Mark Hadjipateras was born and raised in London. He studied at St. Martins School of Art in London, the John Moores University in Liverpool. and the School of Visual Arts in New York. From 1982 to 2002 he lived and worked in New York City. His work includes sculpture, painting,  printing and photography. He has done numerous site-specific installations in galleries and public spaces, in Europe and in the U.S. In 2000, the Metropolitan Transit Authority of NYC commissioned Hadjipateras to create a permanent installation comprising 40 mosaics for the 28th Street station of the Broadway line.  The station received the Municipal Arts Society Award for Best Public Work in 2003. Other public spaces with his work are the Thessaloniki New Waterfront and the Athens International Airport Eleftherios Venizelos. The artist has had forty solo exhibitions and participated in more than one hundred forty group exhibitions in the U.S., Greece, England, Germany and Japan including: Queens Museum of Art, Cooper Union, Alternative Museum in New York and at the State Museum of Contemporary Art, the Macedonian Contemporary Art Museum and the Benaki Museum, in Greece.
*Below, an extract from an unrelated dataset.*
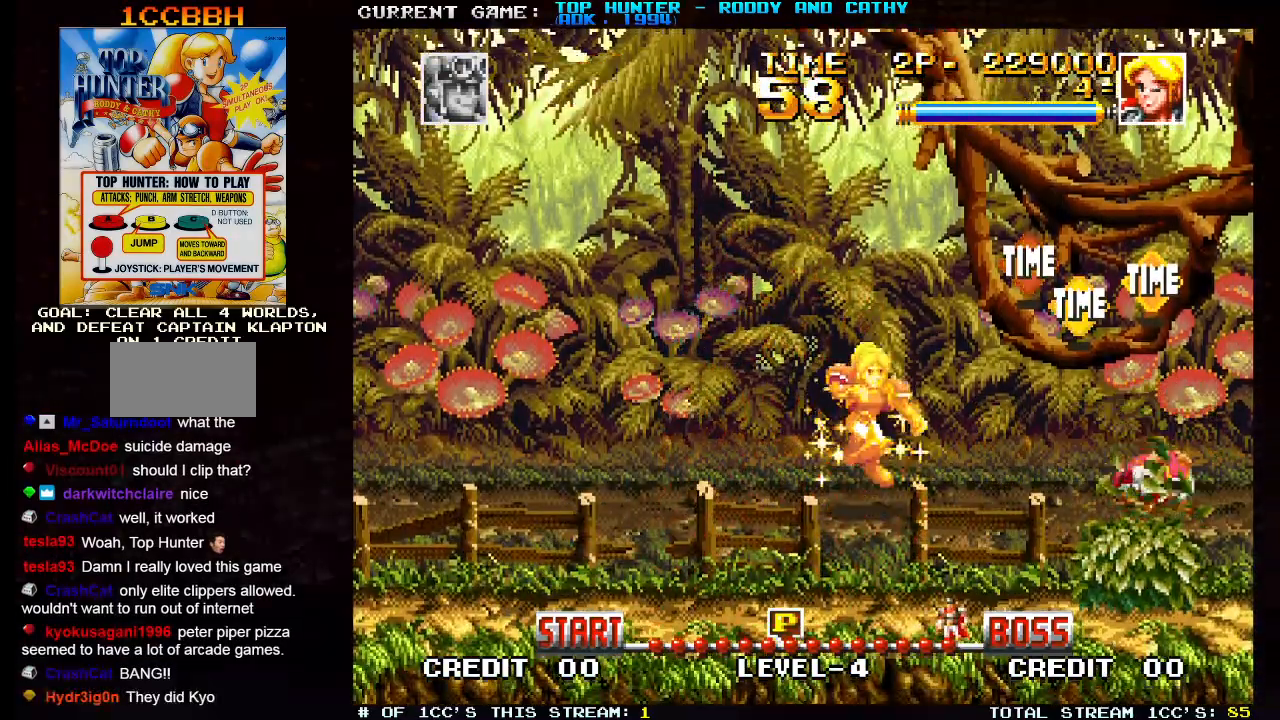
{"dt_ms": 500, "buttons": [], "left_stick": "center", "events": [[50, "R1", "up"]]}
He has had four retrospective exhibitions-  at the Museum of Modern Greek Art (Rhodes) in 2007, the Municipal Gallery of Athens in 2008, the Hellenic Foundation of Culture in Berlin in 2011, and the Fougaro Art Gallery, Nafplio, Greece in 2014. Two monographs about his work have been published , in 2003 and 2008. A third monograph will be published in early 2024 with essays by Alexandra Koroxenidi, Barry Schwabsky and Christopher Hudson. The ‘dummy’ of which will be available for viewing at the exhibition. Hadjipatera’s work has been reviewed in Art in America, Art News, Sculpture Magazine, The New York Times, Wall Street Journal, Herald Tribune ,Village Voice, NY Observer, NY Magazine, London Observer, and many other art periodicals and newspapers. His works are in important public and private collections including the Metropolitan Museum of Art, Princeton University Art Museum, Zimmerli Art Museum, EMST (Greek Museum of Contemporary  Art), the Macedonian Museum of Contemporary Art, Zimmerli Art Museum, Athens Municipality, Basil & Elize Goulandris Museum Dakis Joannou collection, Vorres Museum,The Royal Bank of Scotland, Daewood Sculpture Garden, Geoje, South Korea, Ernst & Young Athens, IDS/American Express, Prudential Insurance Corporation, New York and many others.